*The task:*
Set every entry down again, unchanged, picture-free.

*Dataset content:*

--------------------

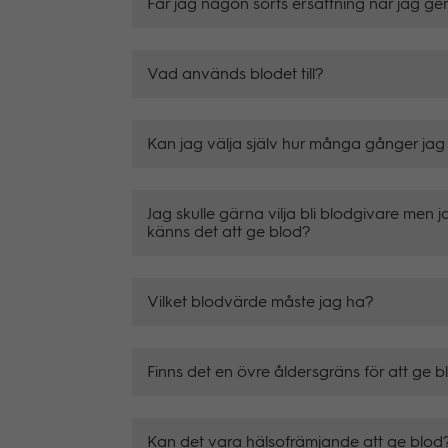
Får jag någon sorts ersättning när jag ge
Vad används blodet till?
Kan jag välja själv hur många gånger jag 
Jag skulle gärna vilja bli blodgivare men ja
känns det att ge blod?
Vilket blodvärde måste jag ha?
Finns det en övre åldersgräns för att ge 
Kan det vara hälsofrämjande att ge blod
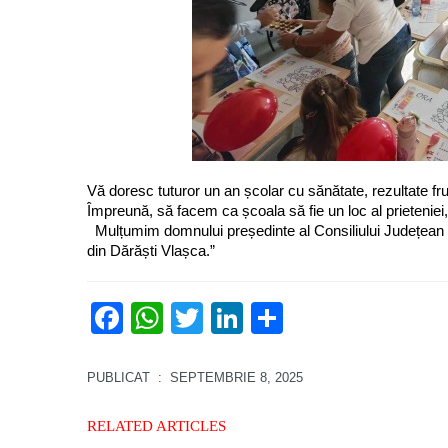
Vă doresc tuturor un an școlar cu sănătate, rezultate frumo
Împreună, să facem ca școala să fie un loc al prieteniei, al
Mulțumim domnului președinte al Consiliului Județean G
din Dărăști Vlașca.”
Facebook
WhatsApp
Twitter
LinkedIn
Partajează
PUBLICAT
: SEPTEMBRIE 8, 2025
RELATED ARTICLES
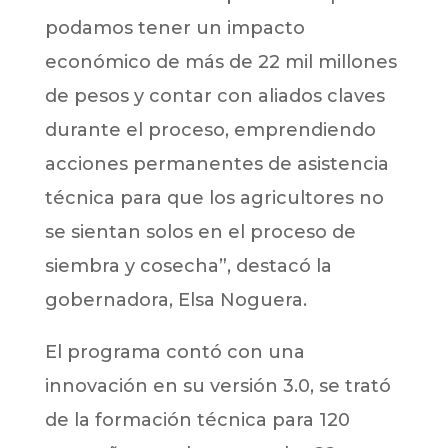
podamos tener un impacto
económico de más de 22 mil millones
de pesos y contar con aliados claves
durante el proceso, emprendiendo
acciones permanentes de asistencia
técnica para que los agricultores no
se sientan solos en el proceso de
siembra y cosecha”, destacó la
gobernadora, Elsa Noguera.
El programa contó con una
innovación en su versión 3.0, se trató
de la formación técnica para 120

--------------------

*Solution:*
Får jag någon sorts ersättning när jag ge
Vad används blodet till?
Kan jag välja själv hur många gånger jag 
Jag skulle gärna vilja bli blodgivare men ja
känns det att ge blod?
Vilket blodvärde måste jag ha?
Finns det en övre åldersgräns för att ge 
Kan det vara hälsofrämjande att ge blod
Vă doresc tuturor un an școlar cu sănătate, rezultate frumo
Împreună, să facem ca școala să fie un loc al prieteniei, al
Mulțumim domnului președinte al Consiliului Județean G
din Dărăști Vlașca.”
Facebook
WhatsApp
Twitter
LinkedIn
Partajează
PUBLICAT
: SEPTEMBRIE 8, 2025
RELATED ARTICLES
podamos tener un impacto
económico de más de 22 mil millones
de pesos y contar con aliados claves
durante el proceso, emprendiendo
acciones permanentes de asistencia
técnica para que los agricultores no
se sientan solos en el proceso de
siembra y cosecha”, destacó la
gobernadora, Elsa Noguera.
El programa contó con una
innovación en su versión 3.0, se trató
de la formación técnica para 120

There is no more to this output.